Symptoms of celiac disease can seem unrelated to digestion, including joint pain and balance problems, and usual signs, diarrhea and fatigue.
But more than half of celiac patients have symptoms that aren’t so easily linked to celiac, like headaches, joint pain, skin rashes, and problems with balance.
In children, the symptoms can include being short or having a delayed puberty, or even learning disabilities.
What is celiac disease?
The body's immune system overreacts to a protein in food called gluten, and damages the vili, tiny, hair-like projections that line your small intestine and absorb vitamins and other nutrients in food.
A combination of some gene variations and environmental factors may be linked to the disease but don’t trigger symptoms in everyone. You’re more at risk if you have a family member with celiac disease, if you have type 1 diabetes, Down syndrome, autoimmune thyroid disease, Addison's diease, or rheumatoid arthritis.
Sometimes symptoms of celiac disease are triggered for the first time by a shock to your body — possibly surgery, pregnancy, childbirth, viral infection, or severe emotional stress.
Untreated, celiac disease can lead to malnutrition, which in turns triggers a host of problems. For example, malabsorption of calcium and vitamin D may lead to softer bones in children and loss of bone density in adults. The damage to the small intestine may make you suffer pain and diarrhea after eating lactose in dairy products. The risk of small bowel cancer and other cancers increases.

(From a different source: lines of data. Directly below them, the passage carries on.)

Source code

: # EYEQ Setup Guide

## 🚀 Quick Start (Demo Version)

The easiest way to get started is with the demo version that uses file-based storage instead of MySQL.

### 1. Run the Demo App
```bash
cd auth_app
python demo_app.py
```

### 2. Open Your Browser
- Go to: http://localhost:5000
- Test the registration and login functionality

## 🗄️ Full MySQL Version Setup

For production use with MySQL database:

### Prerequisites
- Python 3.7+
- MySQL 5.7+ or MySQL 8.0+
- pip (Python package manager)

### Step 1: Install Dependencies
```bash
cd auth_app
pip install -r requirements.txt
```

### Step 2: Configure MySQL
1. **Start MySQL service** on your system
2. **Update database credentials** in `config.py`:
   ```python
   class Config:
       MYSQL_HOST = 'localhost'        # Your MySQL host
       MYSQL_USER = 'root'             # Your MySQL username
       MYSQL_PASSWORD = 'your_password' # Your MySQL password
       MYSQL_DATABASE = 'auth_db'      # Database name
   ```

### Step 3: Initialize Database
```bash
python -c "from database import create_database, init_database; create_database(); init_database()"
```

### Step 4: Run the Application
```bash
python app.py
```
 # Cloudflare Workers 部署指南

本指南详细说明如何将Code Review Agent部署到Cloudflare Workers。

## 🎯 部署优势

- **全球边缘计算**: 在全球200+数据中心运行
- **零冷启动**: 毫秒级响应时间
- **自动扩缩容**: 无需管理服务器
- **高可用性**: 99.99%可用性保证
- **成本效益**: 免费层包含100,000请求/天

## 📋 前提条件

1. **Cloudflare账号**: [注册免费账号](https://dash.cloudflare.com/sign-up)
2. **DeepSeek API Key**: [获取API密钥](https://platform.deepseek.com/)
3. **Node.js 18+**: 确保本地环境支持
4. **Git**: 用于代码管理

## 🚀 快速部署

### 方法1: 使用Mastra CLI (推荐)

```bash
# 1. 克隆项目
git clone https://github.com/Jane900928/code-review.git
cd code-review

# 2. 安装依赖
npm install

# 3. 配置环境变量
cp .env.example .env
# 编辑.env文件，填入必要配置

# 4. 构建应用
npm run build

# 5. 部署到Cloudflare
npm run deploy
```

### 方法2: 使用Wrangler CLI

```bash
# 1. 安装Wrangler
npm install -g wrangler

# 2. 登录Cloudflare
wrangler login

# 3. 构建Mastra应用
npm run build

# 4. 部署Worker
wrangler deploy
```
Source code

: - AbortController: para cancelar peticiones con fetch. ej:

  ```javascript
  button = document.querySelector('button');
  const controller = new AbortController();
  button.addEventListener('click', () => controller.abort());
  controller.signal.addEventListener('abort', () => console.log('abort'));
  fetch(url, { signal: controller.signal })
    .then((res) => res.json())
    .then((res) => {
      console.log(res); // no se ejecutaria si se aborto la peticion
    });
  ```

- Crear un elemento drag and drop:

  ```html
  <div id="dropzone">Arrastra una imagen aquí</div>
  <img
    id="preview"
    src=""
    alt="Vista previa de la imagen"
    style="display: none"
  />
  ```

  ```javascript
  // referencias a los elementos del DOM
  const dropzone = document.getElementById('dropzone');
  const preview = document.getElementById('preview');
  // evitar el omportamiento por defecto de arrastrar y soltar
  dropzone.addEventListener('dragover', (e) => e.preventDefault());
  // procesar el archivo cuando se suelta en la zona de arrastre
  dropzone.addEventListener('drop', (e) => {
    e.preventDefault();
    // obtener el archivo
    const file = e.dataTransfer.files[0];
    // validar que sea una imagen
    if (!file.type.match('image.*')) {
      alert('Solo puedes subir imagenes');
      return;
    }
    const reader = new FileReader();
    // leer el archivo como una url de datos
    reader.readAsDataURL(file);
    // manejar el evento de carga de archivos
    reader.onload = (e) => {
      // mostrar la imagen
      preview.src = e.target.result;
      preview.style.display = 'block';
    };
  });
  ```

You might develop seizures or problems with the nerves in your hands and feet.
The main treatment is to steer clear of gluten in your diet, checking all labels. (A dietitian or nutritionist can help you plan a diet.) But as many as 30 percent of patients don’t respond well to a gluten-free diet, either because they fail to avoid all gluten or they have other problems, such as an overgrowth of bacteria in the small intestine.